## Problem:
Required from the data below: the exact lines starting at the line containing "nose: (356, 162)" and ending at the line containing "left hip: (199, 322)", with both ends kept and all pictures dropped.

## Available data:
Segment Open
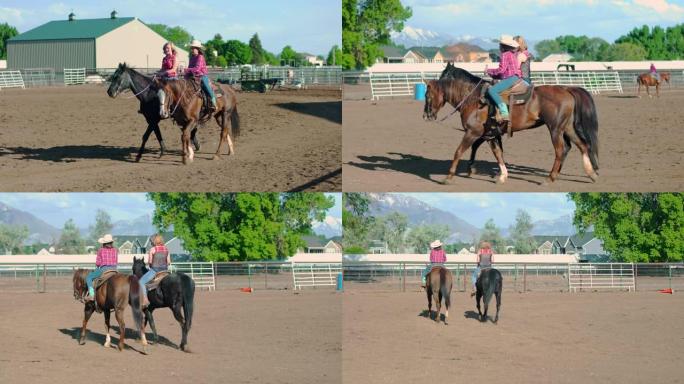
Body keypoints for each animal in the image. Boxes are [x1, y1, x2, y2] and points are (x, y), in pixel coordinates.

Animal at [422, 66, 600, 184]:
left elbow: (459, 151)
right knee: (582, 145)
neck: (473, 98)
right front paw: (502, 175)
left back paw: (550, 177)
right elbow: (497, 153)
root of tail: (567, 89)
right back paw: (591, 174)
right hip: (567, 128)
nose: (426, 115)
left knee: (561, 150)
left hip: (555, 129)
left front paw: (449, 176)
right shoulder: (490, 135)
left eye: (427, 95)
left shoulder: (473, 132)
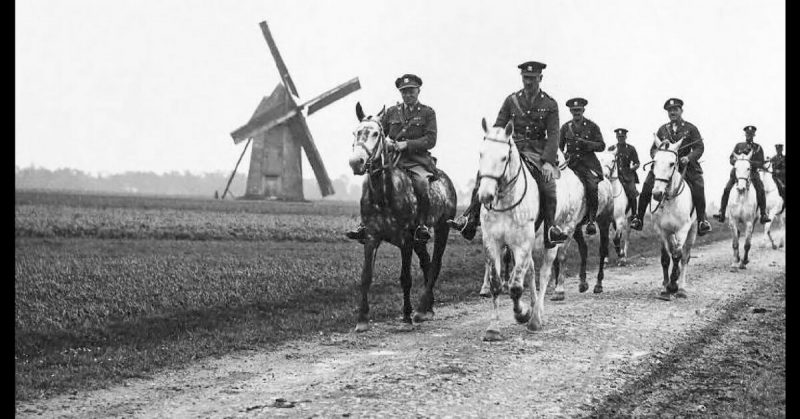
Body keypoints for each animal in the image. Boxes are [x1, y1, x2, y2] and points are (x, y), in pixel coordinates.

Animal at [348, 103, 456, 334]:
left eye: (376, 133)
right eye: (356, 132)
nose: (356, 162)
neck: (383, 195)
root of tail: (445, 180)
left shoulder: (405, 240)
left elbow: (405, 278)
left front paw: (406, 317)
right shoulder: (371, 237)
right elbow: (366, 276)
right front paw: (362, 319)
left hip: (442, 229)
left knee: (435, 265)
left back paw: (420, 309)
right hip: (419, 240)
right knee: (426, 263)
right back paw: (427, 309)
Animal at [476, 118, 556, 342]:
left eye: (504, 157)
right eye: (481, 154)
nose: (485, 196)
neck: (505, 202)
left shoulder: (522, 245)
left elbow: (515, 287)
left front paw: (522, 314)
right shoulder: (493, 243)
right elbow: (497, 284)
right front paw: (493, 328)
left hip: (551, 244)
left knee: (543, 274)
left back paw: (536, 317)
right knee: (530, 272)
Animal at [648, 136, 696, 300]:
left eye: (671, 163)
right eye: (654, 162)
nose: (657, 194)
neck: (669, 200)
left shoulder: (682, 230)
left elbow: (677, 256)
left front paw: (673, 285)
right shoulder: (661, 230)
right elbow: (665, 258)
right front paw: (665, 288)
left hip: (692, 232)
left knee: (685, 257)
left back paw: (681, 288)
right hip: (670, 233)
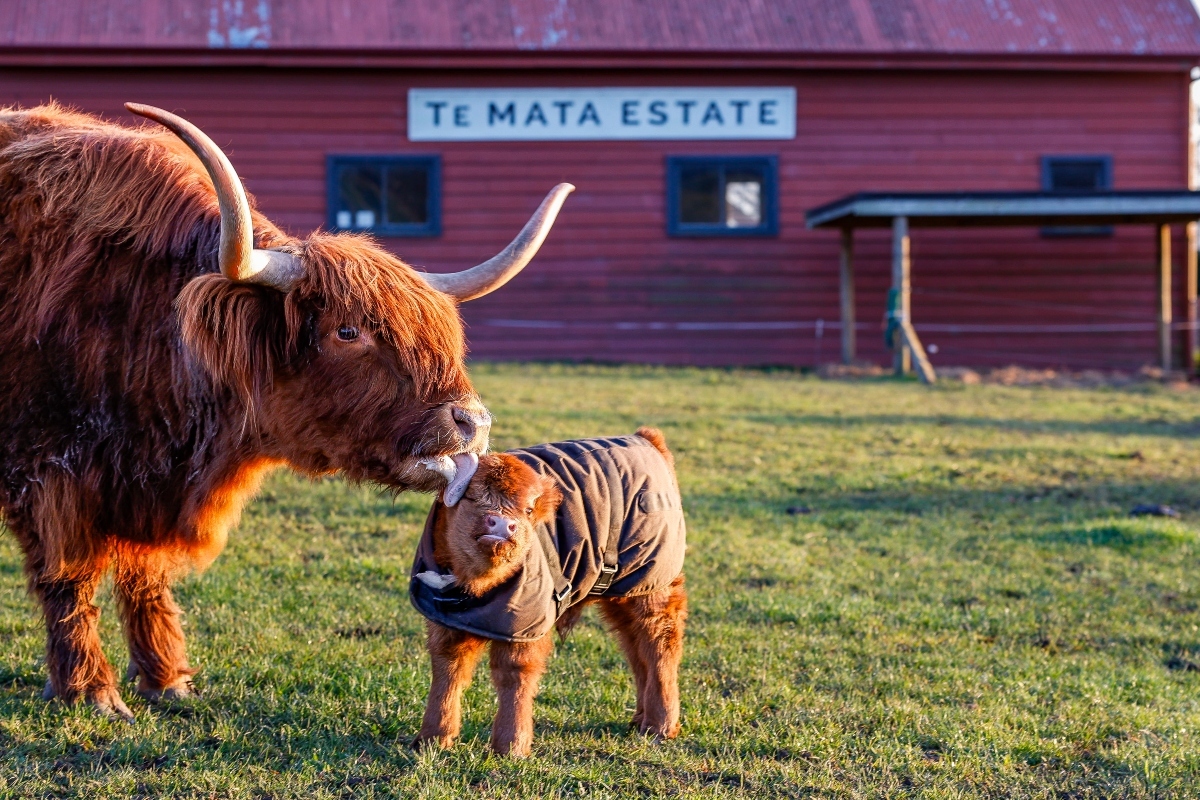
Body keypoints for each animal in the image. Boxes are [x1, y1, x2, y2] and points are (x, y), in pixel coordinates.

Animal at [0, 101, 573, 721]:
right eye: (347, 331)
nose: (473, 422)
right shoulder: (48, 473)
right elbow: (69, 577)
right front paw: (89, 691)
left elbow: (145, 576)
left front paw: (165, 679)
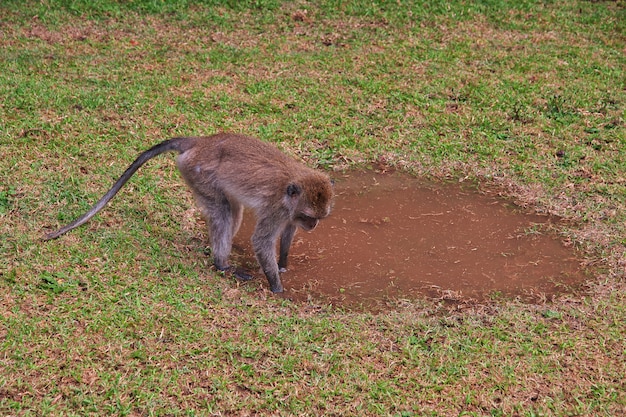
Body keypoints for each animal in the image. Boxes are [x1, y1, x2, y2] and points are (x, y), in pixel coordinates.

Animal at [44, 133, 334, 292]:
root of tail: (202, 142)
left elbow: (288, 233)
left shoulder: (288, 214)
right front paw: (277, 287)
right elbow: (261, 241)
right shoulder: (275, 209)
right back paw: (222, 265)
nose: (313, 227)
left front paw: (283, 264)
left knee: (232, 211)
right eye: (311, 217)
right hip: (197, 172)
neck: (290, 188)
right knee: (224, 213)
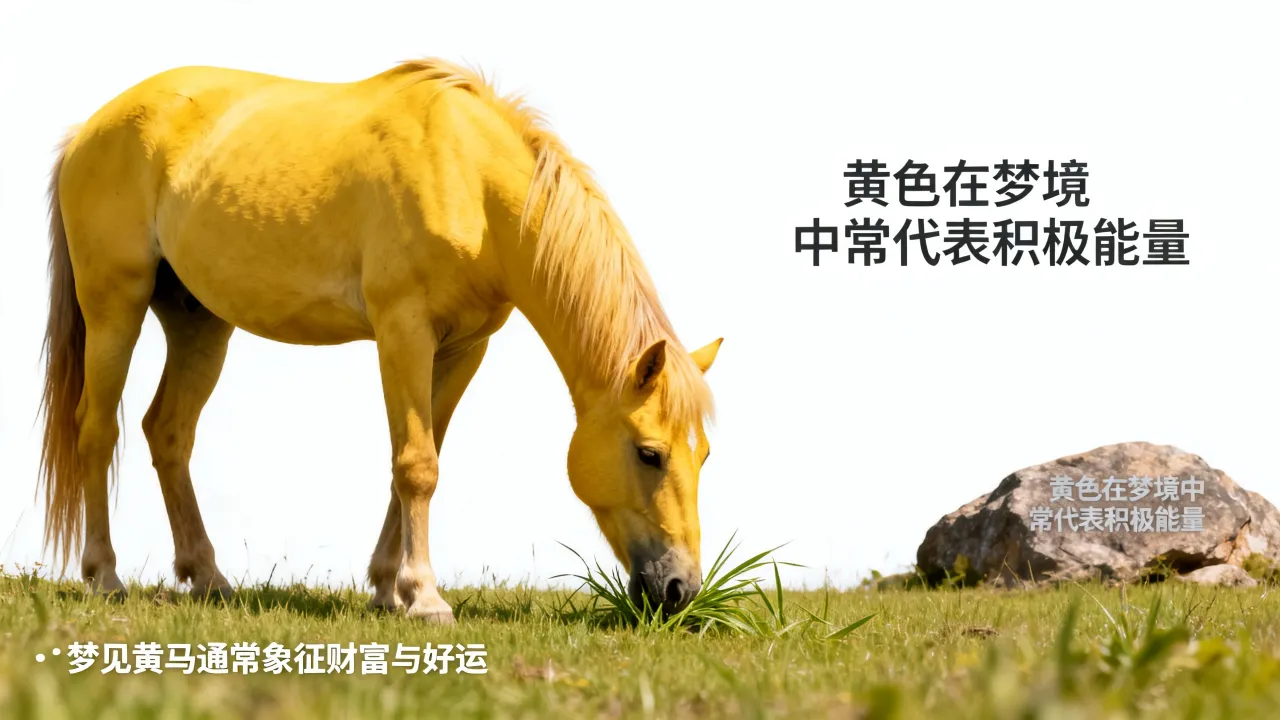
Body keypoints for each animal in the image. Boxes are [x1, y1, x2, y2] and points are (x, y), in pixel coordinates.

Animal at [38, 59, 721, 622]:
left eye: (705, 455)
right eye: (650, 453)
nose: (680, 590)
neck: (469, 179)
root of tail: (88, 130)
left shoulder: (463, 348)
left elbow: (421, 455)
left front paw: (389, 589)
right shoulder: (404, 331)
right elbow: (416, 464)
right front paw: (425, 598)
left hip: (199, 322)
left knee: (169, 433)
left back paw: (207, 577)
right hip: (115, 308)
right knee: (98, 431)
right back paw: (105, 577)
Segment Closed
Segment Open
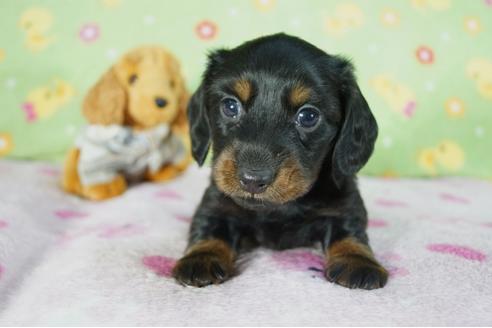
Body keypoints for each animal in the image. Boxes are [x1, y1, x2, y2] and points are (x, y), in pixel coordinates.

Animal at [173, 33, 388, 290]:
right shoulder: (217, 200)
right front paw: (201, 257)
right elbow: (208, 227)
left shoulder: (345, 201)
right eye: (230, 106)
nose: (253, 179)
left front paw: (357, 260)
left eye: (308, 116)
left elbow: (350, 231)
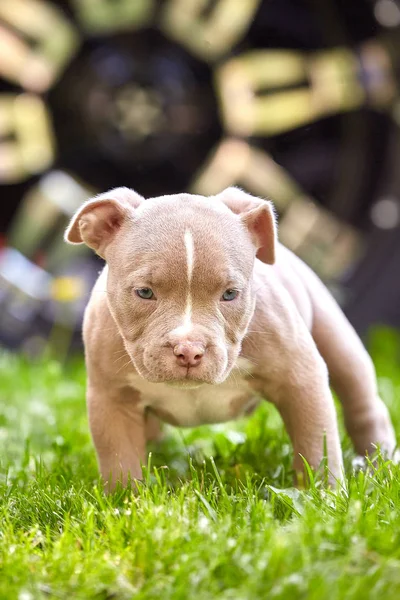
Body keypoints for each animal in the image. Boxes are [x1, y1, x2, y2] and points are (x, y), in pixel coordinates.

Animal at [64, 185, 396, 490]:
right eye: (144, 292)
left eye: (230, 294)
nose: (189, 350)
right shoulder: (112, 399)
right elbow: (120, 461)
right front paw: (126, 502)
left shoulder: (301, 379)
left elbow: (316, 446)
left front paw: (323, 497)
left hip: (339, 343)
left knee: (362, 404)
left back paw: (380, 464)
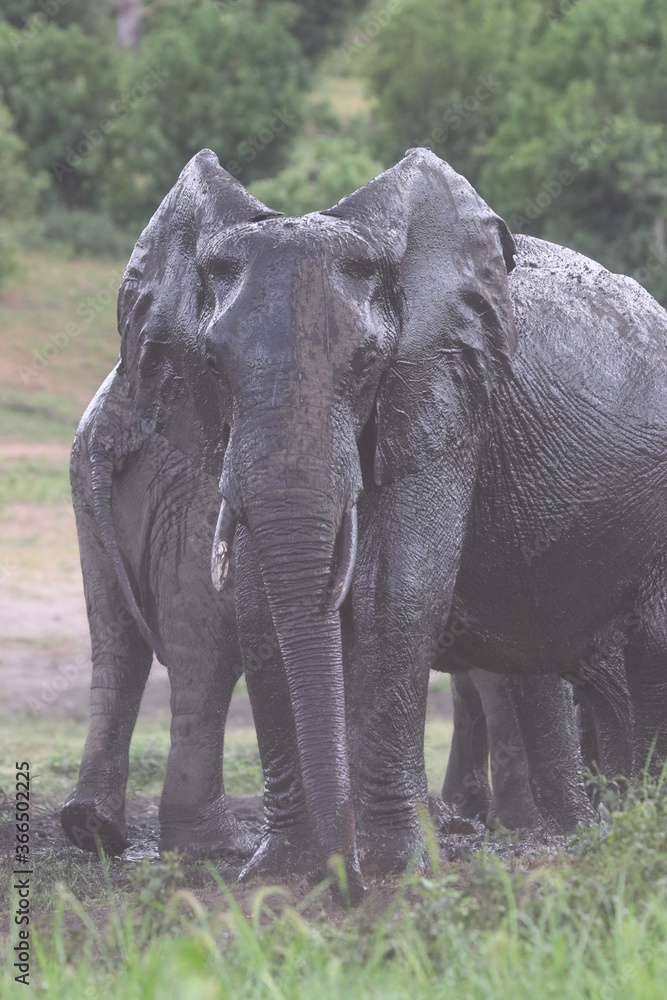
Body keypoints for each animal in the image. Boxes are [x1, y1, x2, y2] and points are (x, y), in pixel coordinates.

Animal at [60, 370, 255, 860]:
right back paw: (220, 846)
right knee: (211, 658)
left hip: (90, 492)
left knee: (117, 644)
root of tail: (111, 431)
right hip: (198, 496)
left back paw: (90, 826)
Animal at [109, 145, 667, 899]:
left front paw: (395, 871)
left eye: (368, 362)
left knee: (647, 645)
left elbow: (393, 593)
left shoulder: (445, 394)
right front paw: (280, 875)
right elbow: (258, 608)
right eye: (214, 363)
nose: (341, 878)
Segment Closed
Segment Open
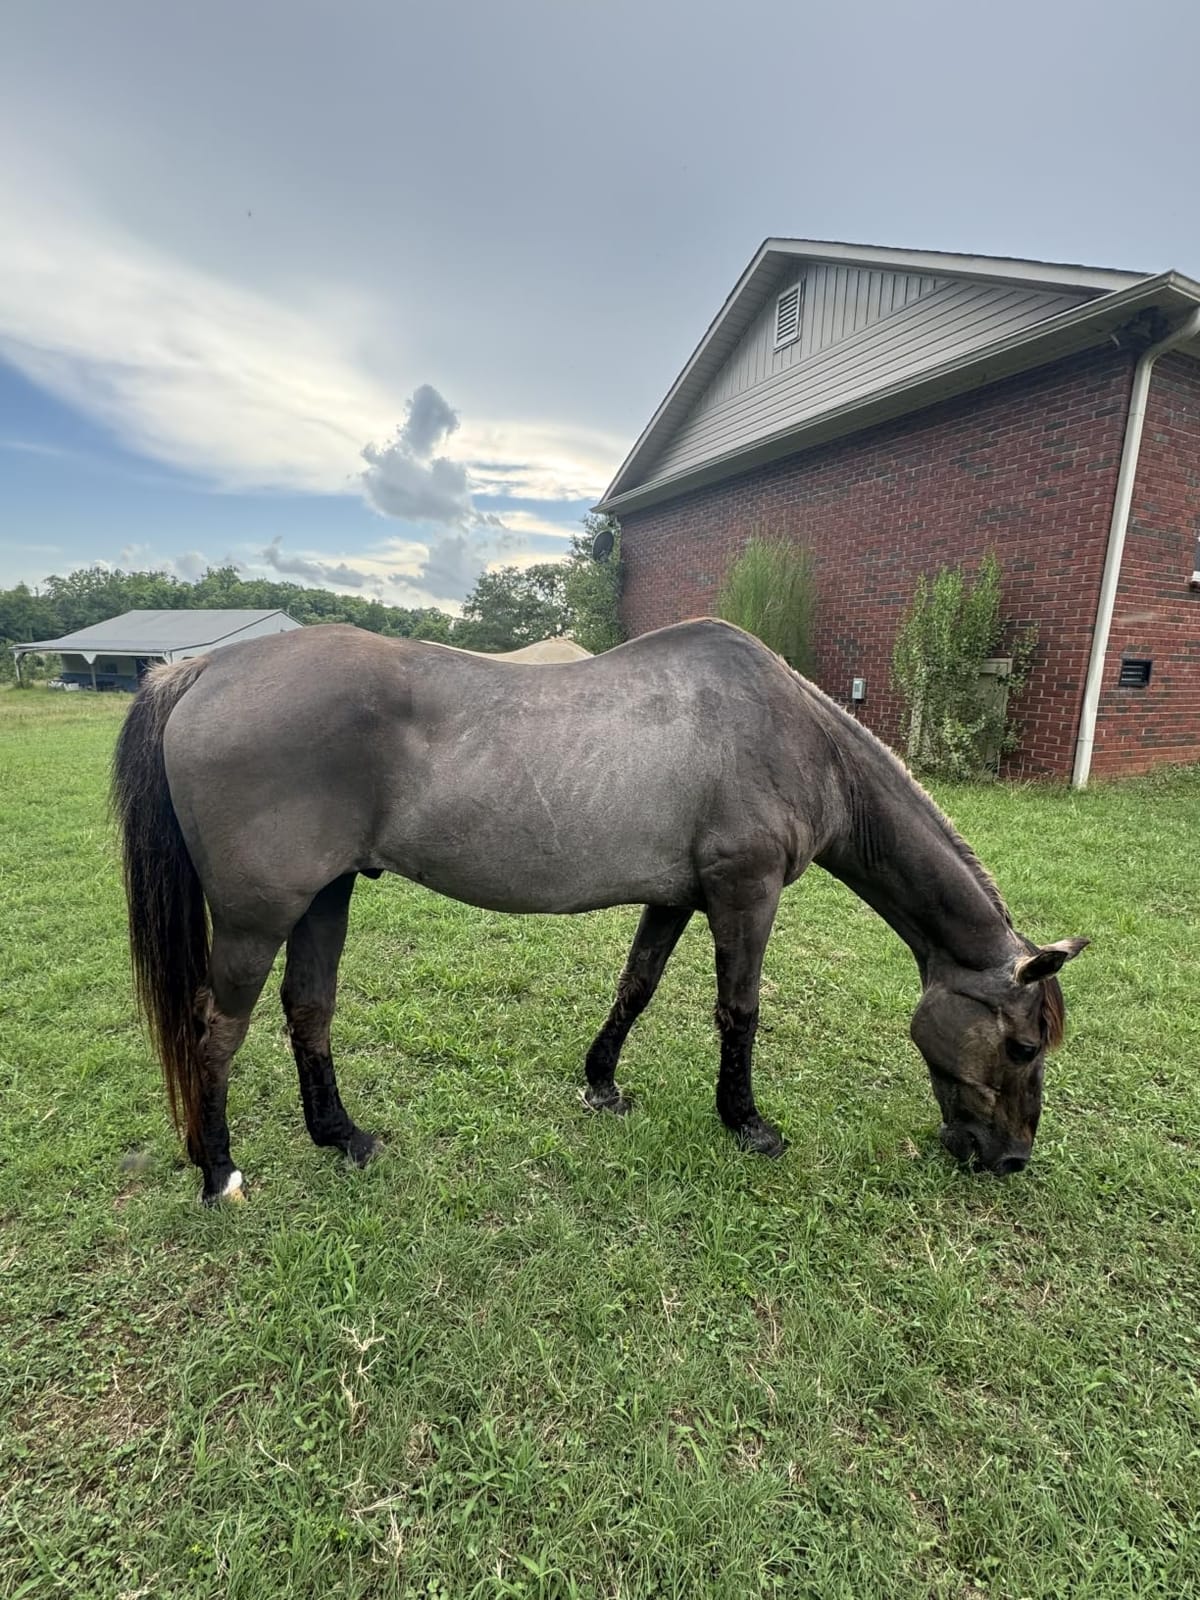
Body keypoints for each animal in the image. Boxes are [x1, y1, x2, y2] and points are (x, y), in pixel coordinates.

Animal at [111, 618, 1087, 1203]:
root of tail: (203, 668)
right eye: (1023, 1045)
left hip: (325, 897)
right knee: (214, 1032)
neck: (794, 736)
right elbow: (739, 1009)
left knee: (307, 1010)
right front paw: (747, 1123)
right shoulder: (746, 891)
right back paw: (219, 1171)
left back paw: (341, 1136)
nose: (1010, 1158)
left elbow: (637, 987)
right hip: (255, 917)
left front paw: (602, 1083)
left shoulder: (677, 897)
Segment Closed
## Solution to the problem:
nose: (356, 162)
neck: (383, 195)
root of tail: (445, 180)
left shoulder: (405, 240)
left elbow: (405, 278)
left front paw: (406, 317)
right shoulder: (371, 237)
right elbow: (366, 276)
right front paw: (362, 319)
left hip: (442, 229)
left knee: (435, 265)
left back paw: (420, 309)
right hip: (419, 240)
right knee: (426, 263)
right back paw: (427, 309)
Animal at [476, 118, 556, 342]:
left eye: (504, 157)
right eye: (481, 154)
nose: (485, 196)
neck: (505, 202)
left shoulder: (522, 245)
left elbow: (515, 287)
left front paw: (522, 314)
right shoulder: (493, 243)
right elbow: (497, 284)
right front paw: (493, 328)
left hip: (551, 244)
left knee: (543, 274)
left back paw: (536, 317)
right knee: (530, 272)
Animal at [648, 136, 696, 300]:
left eye: (671, 163)
right eye: (654, 162)
nose: (657, 194)
neck: (669, 200)
left shoulder: (682, 230)
left elbow: (677, 256)
left front paw: (673, 285)
right shoulder: (661, 230)
right elbow: (665, 258)
right front paw: (665, 288)
left hip: (692, 232)
left knee: (685, 257)
left back paw: (681, 288)
right hip: (670, 233)
Body keypoints for each animal in the image. Boxes are [x1, y1, x2, y2] and points are (x, y), in pixel coordinates.

Animal at [0, 101, 573, 721]:
right eye: (347, 331)
nose: (473, 422)
right shoulder: (48, 473)
right elbow: (69, 577)
right front paw: (89, 691)
left elbow: (145, 576)
left front paw: (165, 679)
Body keypoints for each animal in the image. Boxes are [x1, y1, x2, y2] and points are (x, y), in pixel coordinates.

Animal at [44, 133, 334, 292]:
root of tail: (202, 142)
left elbow: (288, 233)
left shoulder: (288, 214)
right front paw: (277, 287)
right elbow: (261, 241)
right shoulder: (275, 209)
right back paw: (222, 265)
nose: (313, 227)
left front paw: (283, 264)
left knee: (232, 211)
right eye: (311, 217)
right hip: (197, 172)
neck: (290, 188)
right knee: (224, 213)
Body keypoints for each animal in the image. Boxes are [x1, y1, x2, y2] and points are (x, y), in pixel coordinates.

Animal at [38, 59, 721, 622]:
left eye: (705, 455)
right eye: (650, 453)
nose: (680, 590)
neck: (469, 179)
root of tail: (88, 130)
left shoulder: (463, 348)
left elbow: (421, 455)
left front paw: (389, 589)
right shoulder: (404, 331)
right elbow: (416, 464)
right front paw: (425, 598)
left hip: (199, 322)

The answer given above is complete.